Many of the changes experienced in higher education during the global pandemic sparked by COVID-19 will remain for a long time. It is foreseeable that the percentage of time spent on online learning will be higher than before COVID-19, and we must make sure that we do not fail in this educational transition. This study addresses important issues, such as improvement of relationships and the development of essential competences such as communicative and cooperative. Given the problem of the isolation of students in online and blended learning, these issues are especially relevant in the COVID-19 pandemic and also post-pandemic education. As the results show, technology and appropriate instructional strategies can play a key role in promoting the development of relationships and social competences. Therefore, the results of this study are valuable for researchers, academic institutions and educators to help them make the best decisions about which learning environments (learning tools and strategies) are most useful and efficient, to improve the learning process, but also to develop important skills for graduates’ future careers.

This study addresses important issues in higher education, namely relationships and the development of essential competences such as communication and cooperation. As the results show, technology and appropriate instructional strategies can play a key role in promoting the development of these important skills for graduates’ future careers. Hence, the findings of this study are valuable for academic institutions and educators to create efficient learning environments for competence development, by applying active and participatory learning strategies and designing the online learning tools that support them.

Some limitations should be noted.
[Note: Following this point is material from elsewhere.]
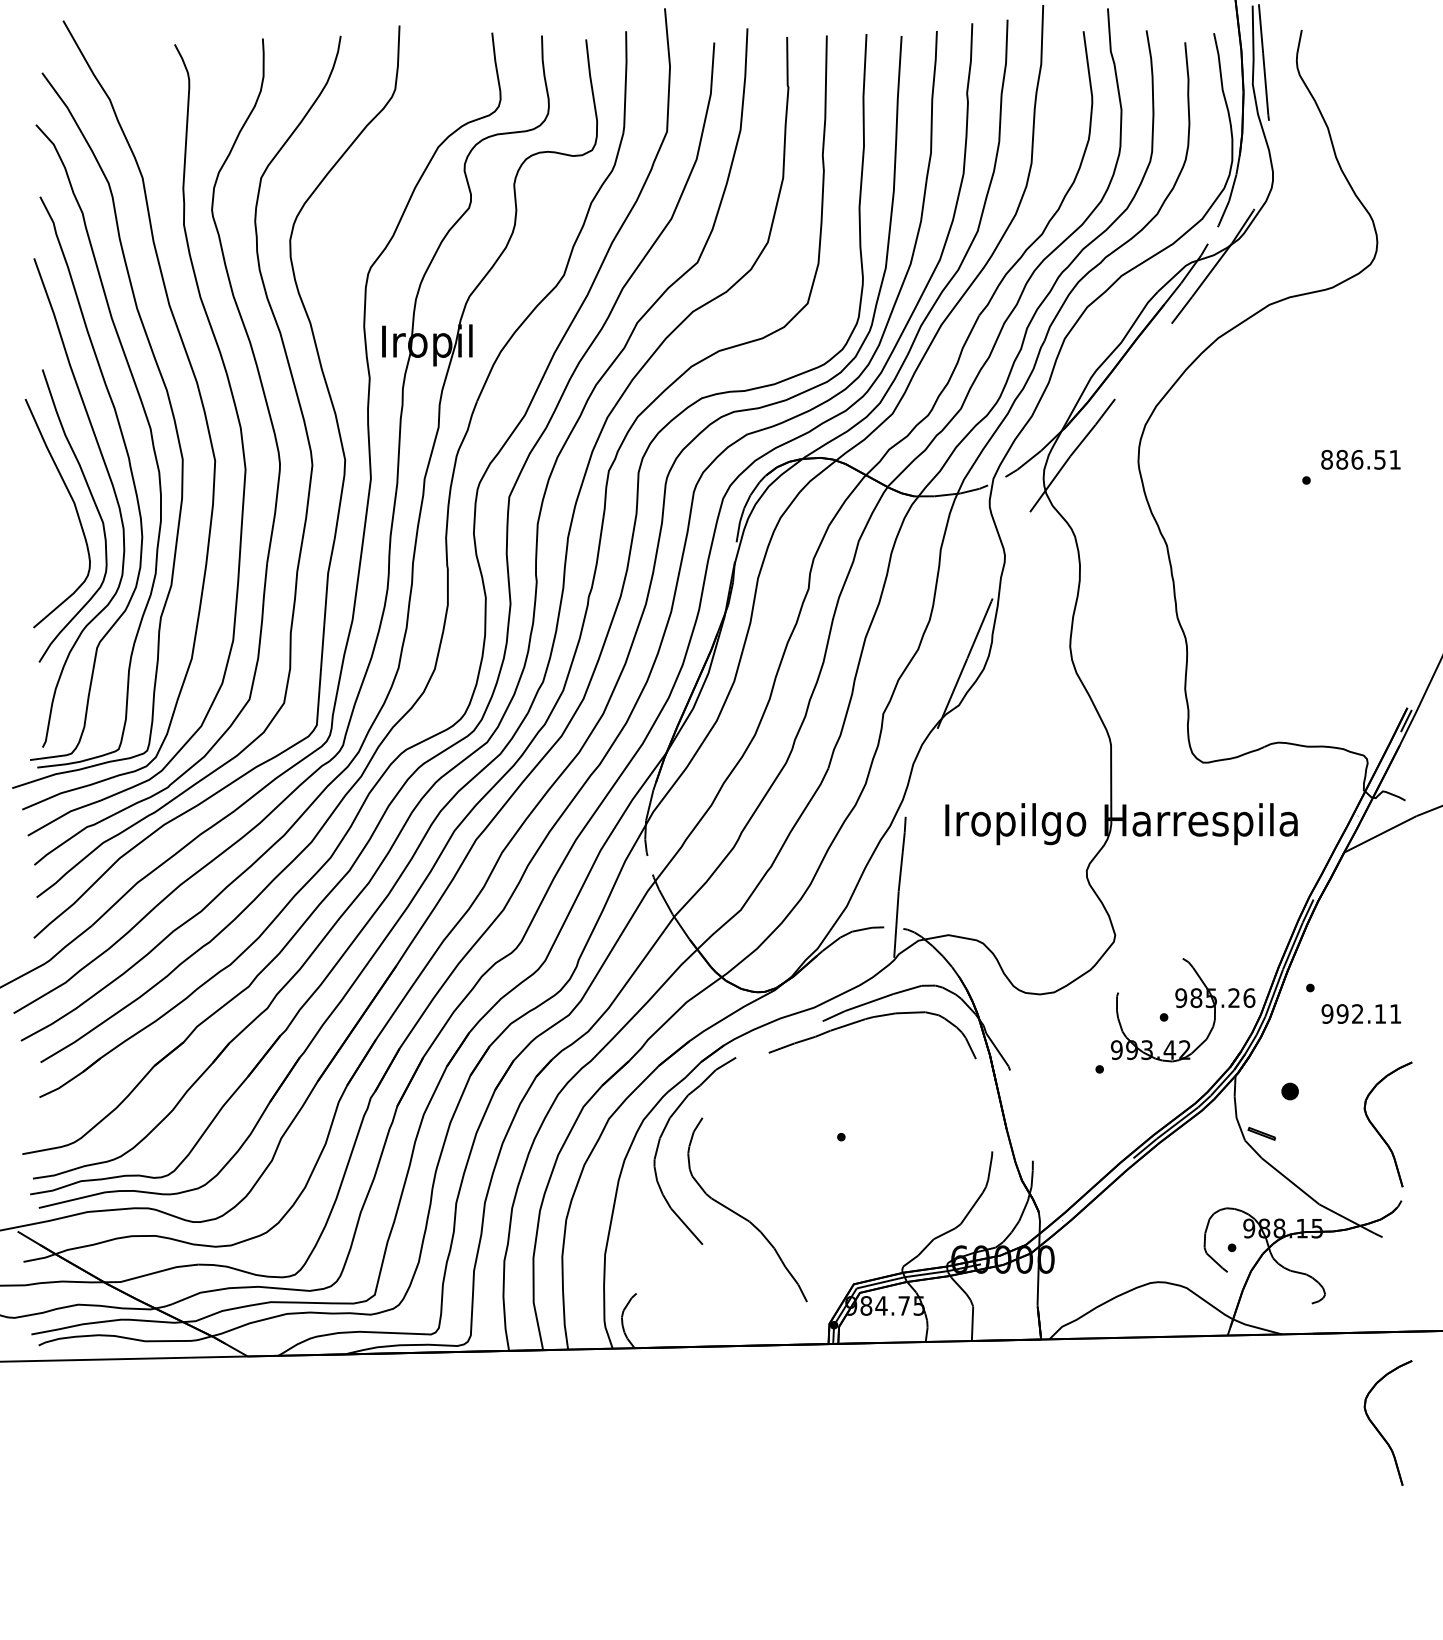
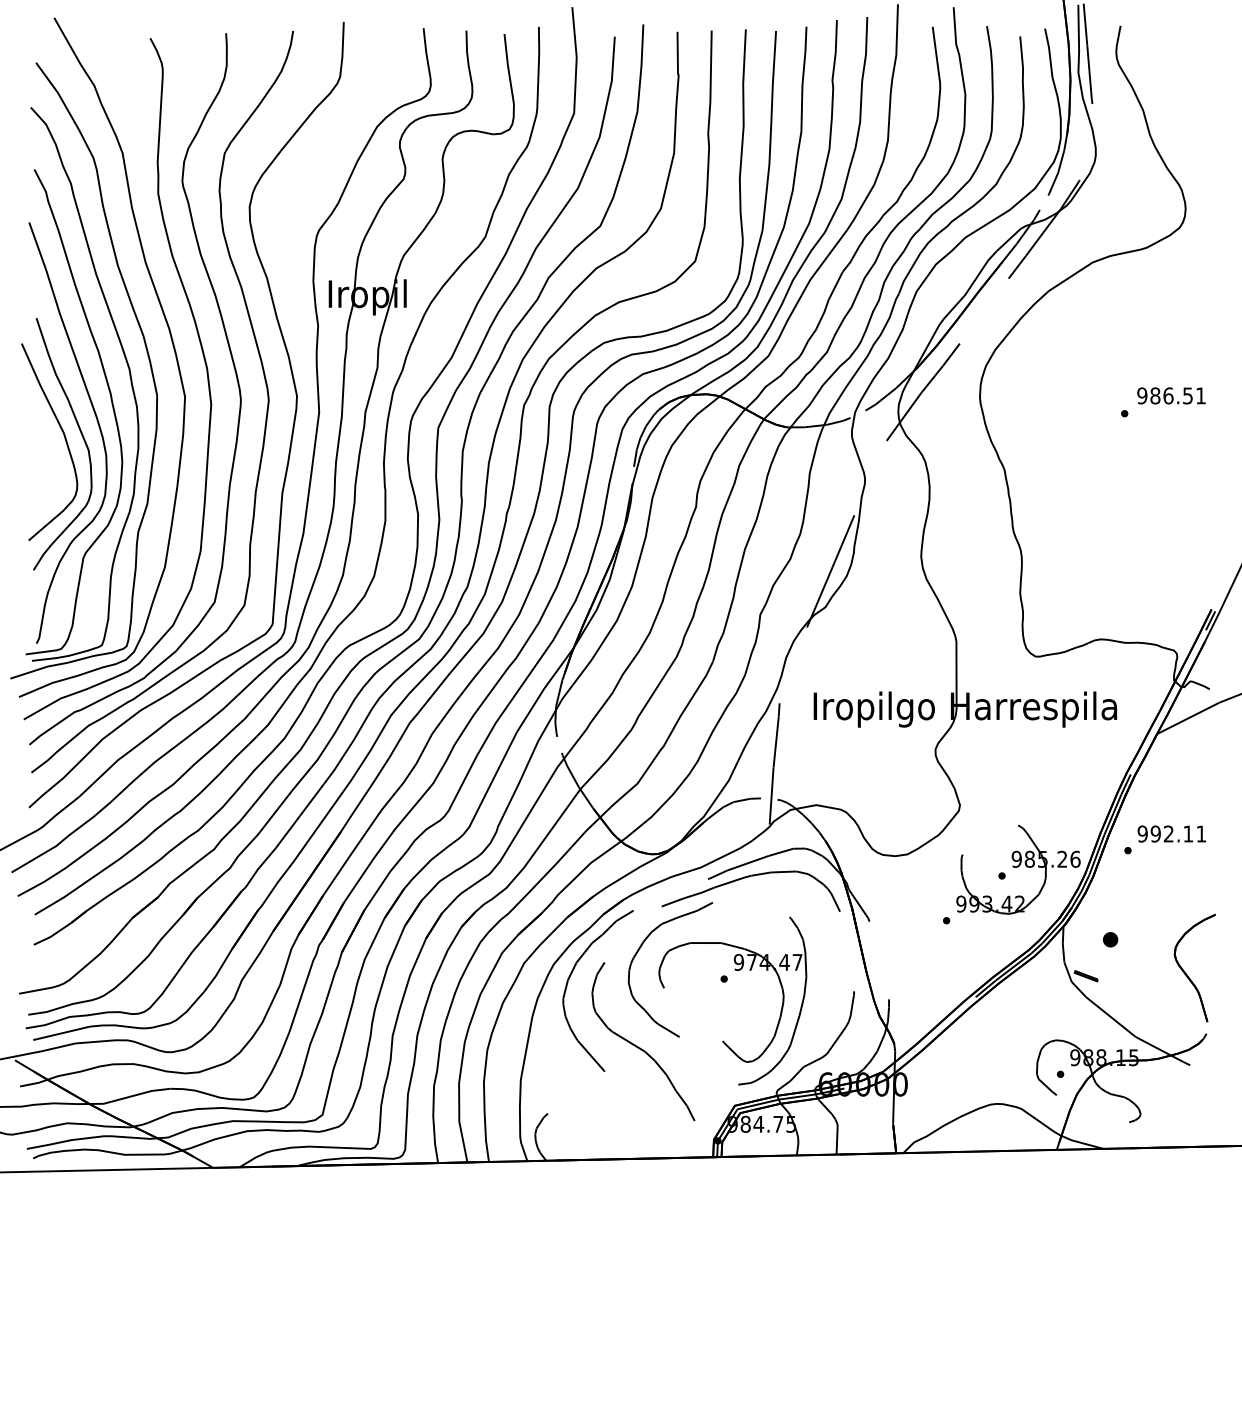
text: (1327, 459) -> (1142, 395), 886.51 -> 986.51
text: (1360, 1013) -> (1171, 833), moved
part: (854, 1127) -> (735, 970), added
part: (1379, 1430) -> (1187, 1231), removed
Firstly, with regard to the development of the OLE system, it has been created ad hoc from scratch, which implies certain limitations in terms of adaptability for other courses. The lack of appropriate virtual tools and the need to create web resources adds complexity, so further research is needed to achieve greater standardization. Secondly, with regard to the model used to carry out the research, despite the total variance explained for the dependent variables being quite high, it is possible that other predictors were excluded from the study.

In the future, we hope to add other modules to the OLE that will provide greater communication between students and facilitate the scalability and flexibility. We also intend to carry out longitudinal research using similar OLE in other subjects. The suggested study will evaluate how other factors such as gender or experience with the OLE may affect the model. This was not possible to assess in this present study due to the small sample size in both cases.